Fantasi tentang hari yang begitu luar biasa, saat aku kehilangan keperjakaanku di tangannya. Bokep Hot Jelas sudah ia mengetahui kalau aku memang masih perjaka. Mau memaafkanku?” Ia menatap mataku lama. “Jangan ! “rumahmu di mana?”
“Terus saja sampai ke simpang Semangka.”
“Baiklah.” Itu saja. Tak berapa lama kemudian, alunan instrumental Oriega mengalun. “Kamu mau mengantarku pulang sekarang?” Dua puluh menit kemudian kami sudah dalam perjalanan. Ia mengulurkan tangannya, berusaha mendorong perutku.

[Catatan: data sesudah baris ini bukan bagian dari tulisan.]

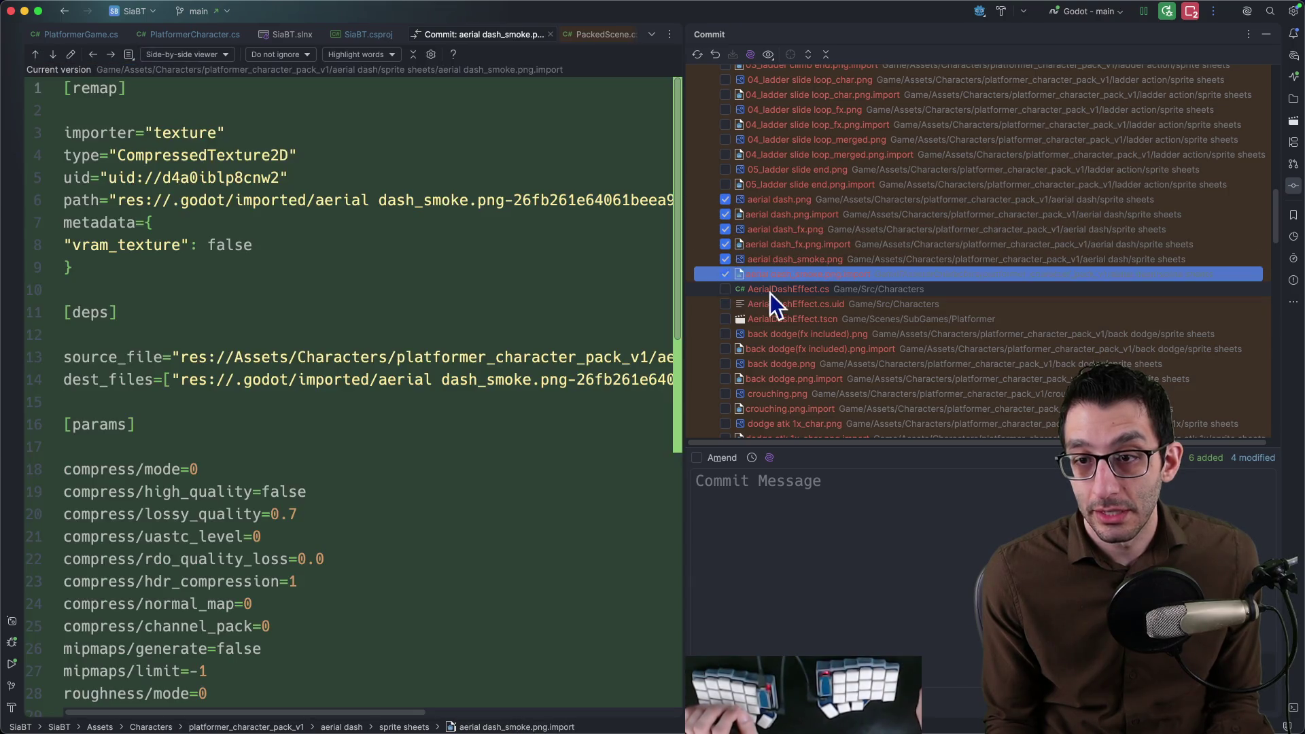
left_click(726, 288)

Rasa lemon bercampur aroma wewangiannya. Ia mengerang lagi. Tak berapa lama kemudian aku sudah duduk dalam keadaan telanjang bulat. “Perjaka. “Dingin kalau bisa.”
Saat aku kembali dengan dua gelas air dingin, kulihat ia sudah membuat dirinya nyaman di ujung sofa L. Dari balik kemeja putih tipis yang ia kenakan, aku bisa melihat bayangan bra-nya. Ia memandangku dengan bibir setengah terbuka. Terus terang saja, ia membuatku tertarik. Tak ada satupun yang membuka pembicaraan. Sama sekali tak ada emosi di sana.